For the CCP, Xi Zhongxun’s tenure as the party’s pointman on ethnic issues became a lesson in the failures of a softer approach. Jinping apparently hopes to resolve a problem that defeated his father’s abilities by resolving the ethnic “problem” once and for all. 

In the public imagination, the “reform and opening” era in China is often simplistically associated with Deng Xiaoping. Can you briefly explain the role Xi Zhongxun played in bringing about critical reforms, like the famed special economic zones?

In the 1990s, Xi Zhongxun complained that “Giving Deng Xiaoping credit for everything is bad.” He was likely asserting that disgraced figures like Hu Yaobang and Zhao Ziyang deserved more official credit for China’s economic takeoff, but he almost certainly had the special economic zones and the role of Hua Guofeng, Mao’s initial successor, in mind as an example too. 

Deng Xiaoping is often seen as the individual who played the most significant role in the establishment of the special economic zones, one of the premier success stories of the reform era. Yet the real story is a bit more complicated. It was Zhongxun and other party cadres in Guangdong who came up with the idea. Deng was not present for much of the 1979 work conference that approved the SEZs. It certainly mattered that Deng was in favor of the SEZs, especially because such an innovation could be politically dangerous. Yet Hua Guofeng, who is often depicted as a sort of Maoist in the historiography even now, was the person in the party center whose approval was the most significant at the time. Party heavyweights like Chen Yun were skeptical of the idea, and Deng did not speak out forcefully in favor of the SEZs for several years. 

How did Zhongxun navigate the tension between advocating for political checks on absolute power vs. the primary driver of keeping the CCP in power?

This question gets at the heart of one of the central contradictions of Xi Zhongxun’s life. Zhongxun was someone who believed deeply in the party’s mission and appeal. He thought that many problems could be solved by winning over people. In the 1980s, as a vice chairman of the National People’s Congress, he helped establish a new legal foundation to guide state-society relations. Without allowing for some political openness, according to Zhongxun, it would be impossible to come up with new ideas like the special economic zones. Economic growth would convince people not to vote with their feet and flee to Hong Kong. After Mao’s death, Zhongxun concluded that another strongman figure would be a disaster for the party. 

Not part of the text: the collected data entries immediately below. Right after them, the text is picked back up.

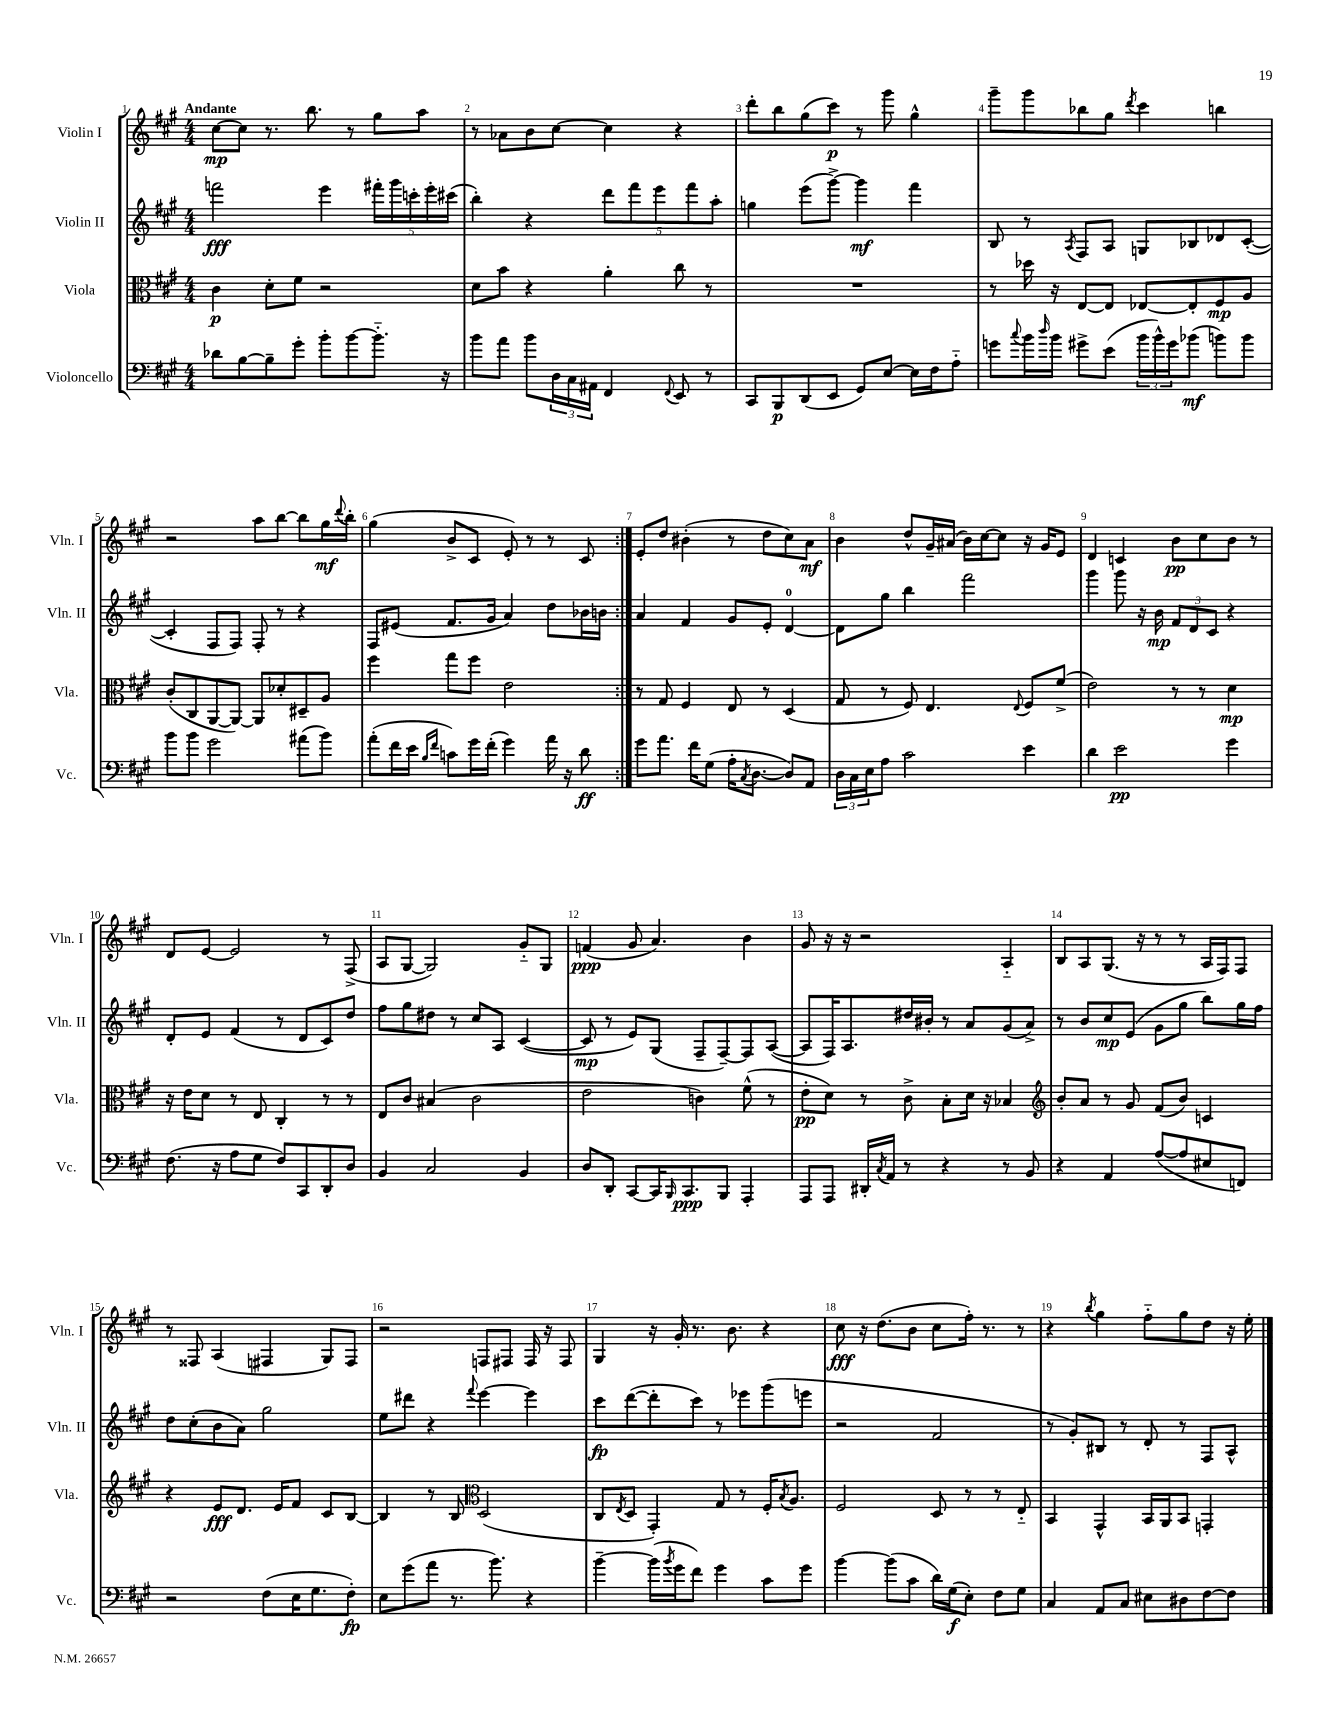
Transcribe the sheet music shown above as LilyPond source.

<<
\new StaffGroup <<
\new Staff = "s0" \with { instrumentName = "Violin I" shortInstrumentName = "Vln. I" } {
    \clef treble \key a \major \numericTimeSignature \time 4/4 \tempo "Andante"
    \repeat volta 2 { cis''8~\mp cis''8 r8. b''8. r8 gis''8 a''8 |
    r8 aes'8 b'8 cis''8~ cis''4 r4 |
    d'''8-. b''8 gis''8( cis'''8\p) r8 gis'''8 gis''4-^ |
    gis'''8-- gis'''8 bes''8 gis''8 \acciaccatura { d'''8 } cis'''4 b''4 |
    r2 a''8 b''8~ b''8 gis''16\mf \appoggiatura { d'''8 } b''16-. |
    gis''4( b'8-> cis'8 e'8-.) r8 r8 cis'8 | }
    e'8-. d''8 bis'4-.( r8 d''8 cis''8) a'8\mf |
    b'4 d''8-^ gis'16-- ais'16( b'16) cis''16~ cis''8 r16 gis'16 e'8 |
    d'4 c'4 b'8\pp cis''8 b'8 r8 |
    d'8 e'8~ e'2 r8 fis8->( |
    a8 gis8~ gis2) gis'8-_ gis8 |
    f'4\ppp( gis'8 a'4.) b'4 |
    gis'8 r16 r16 r2 a4-_ |
    b8 a8 gis8.( r16 r8 r8 a16 fis16) fis8 |
    r8 fisis8 a4( fis4 gis8) fis8 |
    r2 f8 fis8 fis16 r16 fis8 |
    gis4 r16 gis'16-. r8. b'8. r4 |
    cis''8\fff r16 d''8.( b'8 cis''8 fis''16-.) r8. r8 |
    r4 \acciaccatura { b''8 } gis''4 fis''8-_ gis''8 d''8 r16 e''16-. \bar "|." |
}
\new Staff = "s1" \with { instrumentName = "Violin II" shortInstrumentName = "Vln. II" } {
    \clef treble \key a \major \numericTimeSignature \time 4/4
    \repeat volta 2 { f'''2\fff e'''4 \tuplet 5/4 { fis'''16-. gis'''16 c'''16-. e'''16-. cis'''16( } |
    b''4-.) r4 \tuplet 5/4 { d'''8 fis'''8 e'''8 fis'''8 a''8-. } |
    g''4 e'''8( gis'''8~->) gis'''4\mf fis'''4 |
    b8 r8 \acciaccatura { a8 } fis8 a8 g8 bes8 des'8 cis'8~-.( |
    cis'4-. fis8 fis8) fis8-. r8 r4 |
    fis8 eis'8( fis'8. gis'16 a'4) d''8 bes'16 b'16 | }
    a'4 fis'4 gis'8 e'8-. d'4-0~ |
    d'8 gis''8 b''4 fis'''2 |
    gis'''4 gis'''8 r16 b'16\mp \tuplet 3/2 { fis'8 d'8 cis'8 } r4 |
    d'8-. e'8 fis'4( r8 d'8 cis'8) d''8 |
    fis''8 gis''8 dis''8 r8 cis''8 a8 cis'4~( |
    cis'8\mp r8 e'8) gis8( fis8-- fis8~--) fis8 a8~( |
    a8 fis16) a8. dis''16 bis'16-. r8 a'8 gis'8( a'8->) |
    r8 b'8 cis''8\mp e'8( gis'8 gis''8 b''8) gis''16 fis''16 |
    d''8 cis''8-.( b'8 a'8) gis''2 |
    e''8 dis'''8 r4 \appoggiatura { fis'''8 } e'''4~ e'''4 |
    cis'''8\fp d'''8~( d'''8-. cis'''8) r8 ees'''8 gis'''8( e'''8 |
    r2 fis'2 |
    r8 gis'8-.) bis8 r8 d'8-. r8 fis8 a8-^ \bar "|." |
}
\new Staff = "s2" \with { instrumentName = "Viola" shortInstrumentName = "Vla." } {
    \clef alto \key a \major \numericTimeSignature \time 4/4
    \repeat volta 2 { cis'4\p d'8-. fis'8 r2 |
    d'8 b'8 r4 a'4-. cis''8 r8 |
    R1 |
    r8 des''16 r16 e8~ e8 ees8~ ees8-. fis8\mp a8 |
    cis'8-.( cis8 a,8~ a,8~) a,8 des'8-. dis8-- a8 |
    fis''4 gis''8 fis''8 e'2 | }
    r8 gis8 fis4 e8 r8 d4( |
    gis8 r8 fis8) e4. \appoggiatura { e8 } fis8 fis'8->( |
    e'2) r8 r8 d'4\mp |
    r16 e'16 d'8 r8 e8 cis4-. r8 r8 |
    e8 cis'8 bis4( cis'2 |
    e'2 c'4) fis'8-^( r8 |
    e'8-.\pp d'8) r8 cis'8-> b8-. d'16 r16 bes4 |
    \clef treble b'8-. a'8 r8 gis'8 fis'8( b'8) c'4 |
    r4 e'8\fff d'8. e'16 fis'8 cis'8 b8~ |
    b4 r8 b8 \clef alto d2( |
    cis8 \acciaccatura { e8 } d8 gis,4-.) gis8 r8 fis16-. \acciaccatura { b8 } a8. |
    fis2 d8 r8 r8 e8-_ |
    b,4 gis,4-^ b,16 a,16 b,8 g,4-. \bar "|." |
}
\new Staff = "s3" \with { instrumentName = "Violoncello" shortInstrumentName = "Vc." } {
    \clef bass \key a \major \numericTimeSignature \time 4/4
    \repeat volta 2 { des'8 b8~ b8-- gis'8-. b'8-. b'8~ b'8.-_ r16 |
    b'8 a'8 b'8 \tuplet 3/2 { d16 cis16 ais,16 } fis,4 \appoggiatura { fis,8 } e,8 r8 |
    cis,8 b,,8\p d,8( e,8 gis,8) e8~ e16 fis16 a8-_ |
    g'8 \appoggiatura { cis''8 } b'16 \grace { d''16 } b'16 gis'8-> e'8( \tuplet 3/2 { b'16 b'16-^) gis'16 } bes'8\mf( b'8) b'8 |
    b'8 b'8 gis'2 ais'8( b'8) |
    a'8-.( fis'16 e'16 \grace { b16 fis'16 } c'8) gis'16 fis'16-.( gis'4) a'16 r16 d'8\ff | }
    gis'8 a'8. fis'16 gis8( a16-. \acciaccatura { cis8 } d8.~ d8) a,8 |
    \tuplet 3/2 { d16 cis16 e16 } a8 cis'2 e'4 |
    d'4 e'2\pp gis'4 |
    fis8.( r16 a8 gis8 fis8) cis,8 d,8-. d8 |
    b,4 cis2 b,4 |
    d8 d,8-. cis,8~ cis,16 \grace { b,,16 } cis,8.\ppp b,,8 a,,4-. |
    a,,8 a,,8 dis,16-. \acciaccatura { cis8 } a,16 r8 r4 r8 b,8 |
    r4 a,4 a8~( a8 eis8 f,8) |
    r2 fis8( e16 gis8. fis8-.\fp) |
    e8 gis'8( a'8 r8. b'8.) r4 |
    b'4~-- b'16( \acciaccatura { b'8 } gis'16 fis'8) gis'4 cis'8 gis'8 |
    b'4~ b'8( cis'8 d'16) gis16\f( e8-.) fis8 gis8 |
    cis4 a,8 cis8 eis8 dis8 fis8~ fis8 \bar "|." |
}
>>
>>
\layout { \context { \Score \override BarNumber.break-visibility = ##(#f #t #t) barNumberVisibility = #all-bar-numbers-visible } }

Yet Zhongxun’s limitations are almost as striking as his insights. Especially after the Cultural Revolution, he suffered from a deep phobia of chaos. He thought party unity was essential. Despite his dreams of a China that could grow faster, he also saw dangers in materialist values and a drift away from the party’s ideals. Under both Mao and then Deng, he and other party members of the elite proved incapable of restraining the worst impulses of those two leaders. When forced to make a decision, he always put the party’s interests first, even when he profoundly disagreed with the party’s choices.